I flinched and tried to move towards the edge of the bed, eyes fixed warily on him. He seemed to understand my panic and stopped at the foot of the bed. Then he walked back towards the window, with his hands up as if he was about to be arrested.

He smiled reassuringly and when he spoke, there was a slight tremble to his voice. "Hello, we met earlier at the house," he paused as if to give me time to remember him, "I am Soran and this is my home. I brought you here after you collapsed earlier. I couldn't take you to the hospital in your state because I wanted you to be somewhere warmer and with someone who you can trust." My eyes widened and there must have been a puzzled look on my face because he paused again and sighed.

"I knew your mother. She was my mother's best friend and also took care of me growing up. I thought you would have heard about me? Soran Wren?" I shook my head, "I am sorry for your loss, I have lost both of my parents so I can empathise with what you are feeling now." He was so kind and his voice so gentle that I wanted to cry again, but I didn't have the tears to cry anymore. Relief that he seemed honest about his identity and connection to Mama washed over me and exhaustion found me again. But I did not want to fall asleep again in front of him, no matter how honest he seemed to be. Instead, I stayed sitting looking at the bright moon watching me closely.

He inched closer again and when I did not flinch or try to move away, he sat on the bed away from me. "Would you like something to eat?" I shook my head, finding it hard suddenly to speak out. "Oh, do not worry, it is a plain rice porridge. There is only salt and a bit of pepper for taste. This used to comfort me after-" he hesitated but I knew what he meant to say. After his parents died. He squeezed his eyes shut for a moment and I could imagine him battling with his own sorrow. I wanted to ask about it but I did not have the confidence to listen without breaking apart. I had the impulse to accept his offer of food so that he also would not fall apart.
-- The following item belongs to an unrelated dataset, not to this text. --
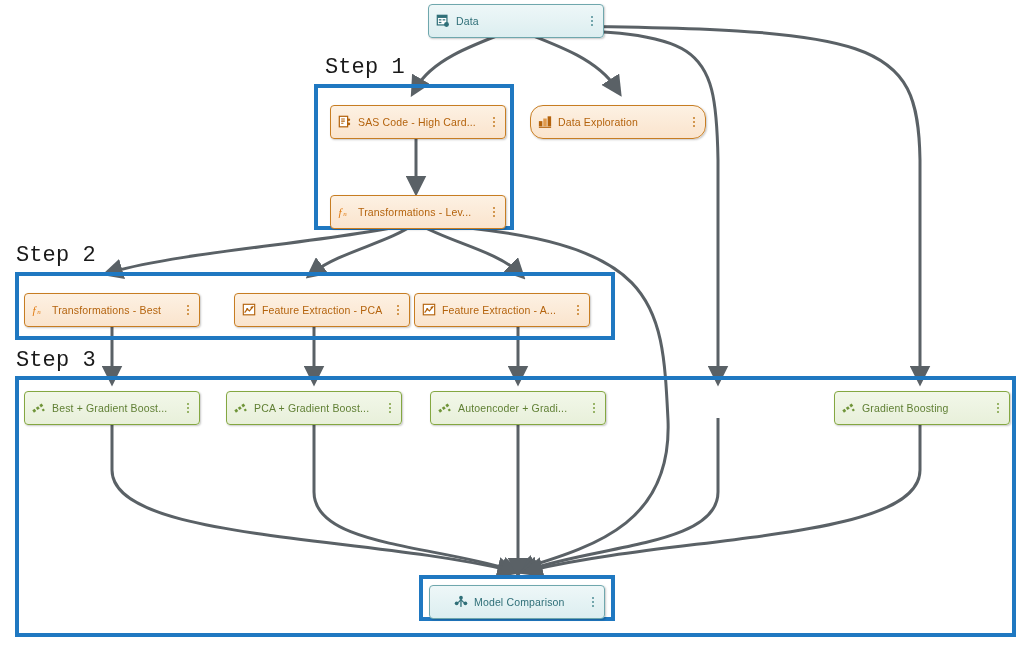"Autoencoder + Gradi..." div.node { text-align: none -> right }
"Yes, I would like that. Thank you." I muttered, trying and failing to smile at him. I could not even recognise my own voice. It came out whispery, without any strength in it. He looked at me for a while before responding.

"It's okay Manesa. You do not have to smile or do anything that you don't want to," he stood up and walked around to my side and offered to help me up. I let him because I was too tired to walk. "Can I take you to the kitchen or would you like to eat here?"

I shook my head and asked to go to the kitchen. I hadn't been here long but I knew that staying in this room would make me drown in my sorrow.